§ **INSTRUCTION 1**: Transcribe the part of the sea-ice discussion starting at "The current Bering" and ending at "be above freezing.".
§ **INSTRUCTION 2**: List every figure in the sea-ice discussion that is given as a percentage or in millibars.

§ **TEXT EXCERPT**:

......

It seems that when this melt season is finished the ratio of smallish pieces broken ice/slush to larger sheets is going to be very skewed in favor of small pieces. At least compared to the past.

Will these smaller pieces get pushed into thicker ice along the CA edge as efficiently as larger pieces do? The small pieces won't form ridges, there's nothing to tip on its side.

Will the pieces/slush pile on top of itself or will their buoyancy along with wind and wave action cause them to spread out further than large pieces of ice would do?

Seke Rob

At the opposite spectrum of small, something on when concentrations are over 95%: http://www.astr.ucl.ac.be/users/fichefet/articles/2011_Girard_et_al_AnnGlaciol.pdf

A new modeling framework for sea-ice mechanics based on elasto-brittle rheology

Apocalypse4Real

The current Bering Sea SLP moves into the Arctic Ocean above CA as a 984 mb low on 0906 by 10 am. The other interesting piece is that at 850 mb the air temps are forecast to be above freezing.

......

§ **GIVEN INFORMATION**:
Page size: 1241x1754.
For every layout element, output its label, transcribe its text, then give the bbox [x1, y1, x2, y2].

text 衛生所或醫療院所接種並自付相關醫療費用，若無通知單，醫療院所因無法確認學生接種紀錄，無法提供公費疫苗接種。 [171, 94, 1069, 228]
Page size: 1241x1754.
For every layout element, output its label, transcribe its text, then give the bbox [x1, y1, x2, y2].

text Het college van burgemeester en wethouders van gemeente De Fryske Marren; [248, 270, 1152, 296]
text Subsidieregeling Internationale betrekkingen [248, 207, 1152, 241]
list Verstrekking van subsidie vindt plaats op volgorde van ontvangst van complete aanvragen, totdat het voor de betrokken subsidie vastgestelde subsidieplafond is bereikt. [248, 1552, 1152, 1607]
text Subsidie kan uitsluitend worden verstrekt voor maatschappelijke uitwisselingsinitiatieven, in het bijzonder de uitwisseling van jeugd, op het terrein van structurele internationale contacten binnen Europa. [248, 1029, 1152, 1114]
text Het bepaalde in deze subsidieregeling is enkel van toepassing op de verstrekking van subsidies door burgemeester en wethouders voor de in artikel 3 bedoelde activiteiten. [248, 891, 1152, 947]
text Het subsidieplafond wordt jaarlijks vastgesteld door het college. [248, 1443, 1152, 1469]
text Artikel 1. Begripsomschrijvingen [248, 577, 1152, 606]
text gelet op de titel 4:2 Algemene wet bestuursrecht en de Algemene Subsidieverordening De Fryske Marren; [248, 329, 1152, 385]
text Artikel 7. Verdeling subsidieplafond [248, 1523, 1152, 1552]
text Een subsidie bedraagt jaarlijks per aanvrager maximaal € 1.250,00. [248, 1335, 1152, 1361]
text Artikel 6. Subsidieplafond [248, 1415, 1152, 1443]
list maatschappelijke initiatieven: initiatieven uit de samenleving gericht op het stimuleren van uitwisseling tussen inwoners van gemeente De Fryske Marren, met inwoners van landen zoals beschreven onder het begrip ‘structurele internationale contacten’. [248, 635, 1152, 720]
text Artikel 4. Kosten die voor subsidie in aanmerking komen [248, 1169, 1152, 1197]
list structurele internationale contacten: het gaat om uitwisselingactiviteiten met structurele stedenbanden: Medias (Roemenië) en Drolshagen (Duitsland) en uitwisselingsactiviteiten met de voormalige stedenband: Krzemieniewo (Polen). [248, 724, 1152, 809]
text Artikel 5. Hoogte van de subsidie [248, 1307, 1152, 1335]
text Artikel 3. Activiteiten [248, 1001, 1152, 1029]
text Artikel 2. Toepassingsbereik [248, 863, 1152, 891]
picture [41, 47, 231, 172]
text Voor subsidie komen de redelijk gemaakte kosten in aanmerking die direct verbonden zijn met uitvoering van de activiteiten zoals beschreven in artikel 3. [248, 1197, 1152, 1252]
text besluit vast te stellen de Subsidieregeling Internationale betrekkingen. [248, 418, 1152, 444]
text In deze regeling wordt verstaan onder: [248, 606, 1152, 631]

......

§ **CORRECT RESULT 1**:
The current Bering Sea SLP moves into the Arctic Ocean above CA as a 984 mb low on 0906 by 10 am. The other interesting piece is that at 850 mb the air temps are forecast to be above freezing.

§ **CORRECT RESULT 2**:
- 95%
- 984 mb
- 850 mb